The "logs and a Grafana dashboard" era is over. The modern observability stack is denser, more correlated, and more useful.
Logs were the first observability primitive. Then metrics became standard. Then distributed tracing arrived. The three-pillar model is mature, but the connection between the pillars is where the latest gains live.
The three pillars
- Logs: structured records of discrete events. Best for exact-cause root analysis.
- Metrics: numerical aggregates over time. Best for SLOs, alerting, and trend analysis.
- Traces: end-to-end request paths across services. Best for understanding distributed system behavior.
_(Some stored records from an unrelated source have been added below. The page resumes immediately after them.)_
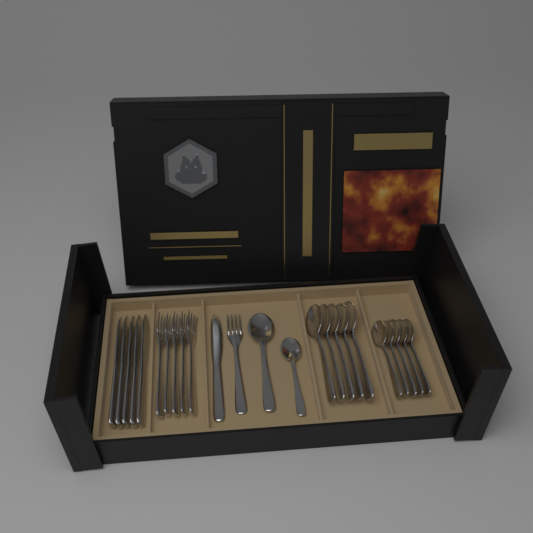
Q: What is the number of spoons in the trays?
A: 12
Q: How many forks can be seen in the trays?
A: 6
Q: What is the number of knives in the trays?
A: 6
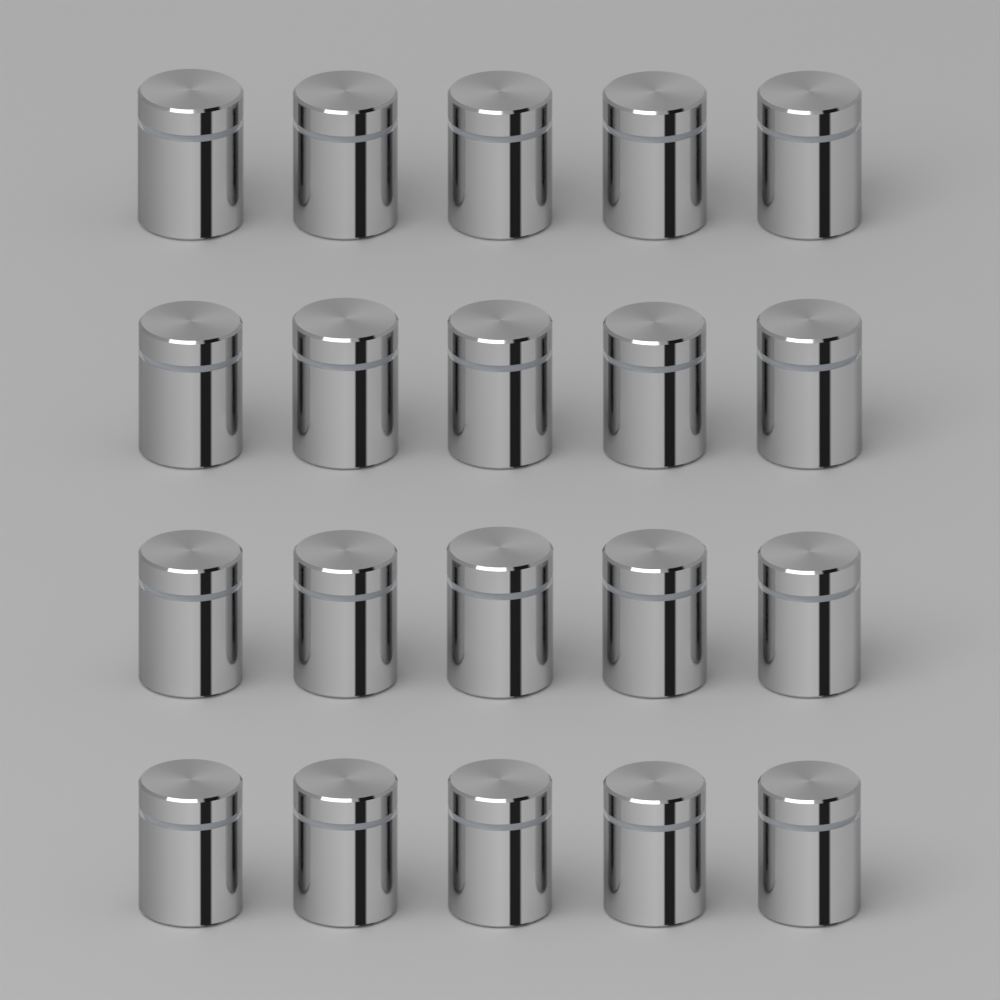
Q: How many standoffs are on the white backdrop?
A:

Exemplars: the connecting tissue
An exemplar is a metric data point that includes a pointer to a representative trace. When your latency histogram shows a p99 spike, clicking the spike opens an actual trace from a request that experienced it. This is the feature that turns dashboards from "interesting" to "actionable" in incident response.
OpenTelemetry: the standard
OpenTelemetry (OTel) is now the default instrumentation library across languages. Replace your vendor-specific Datadog, New Relic, or proprietary SDK with OTel; you can route the same data to any backend (Datadog, Honeycomb, Grafana Cloud, Jaeger). Vendor lock-in is no longer the price of observability.
What to instrument
- HTTP/gRPC servers (auto-instrument via OTel SDK).
- Database clients (auto-instrument).
- Outbound HTTP calls to dependencies.
- Background job queues — frame each job as a span.
- Critical business spans (e.g., "process_payment", "send_invoice") with attributes (customer_id, amount).
What to alert on
Alert on SLO burn rate, not on individual error counts. A multi-window, multi-burn-rate alerting policy from Google's SRE workbook is the gold standard. It catches both fast burns (immediate page) and slow burns (something is degraded) without false positives.
What we install
For most clients: OpenTelemetry SDK + Collector deployed as a sidecar or daemonset, routing to Grafana Cloud for storage and visualization. Total monthly cost for a mid-size workload: under $500. The signal-to-noise ratio improvement is dramatic.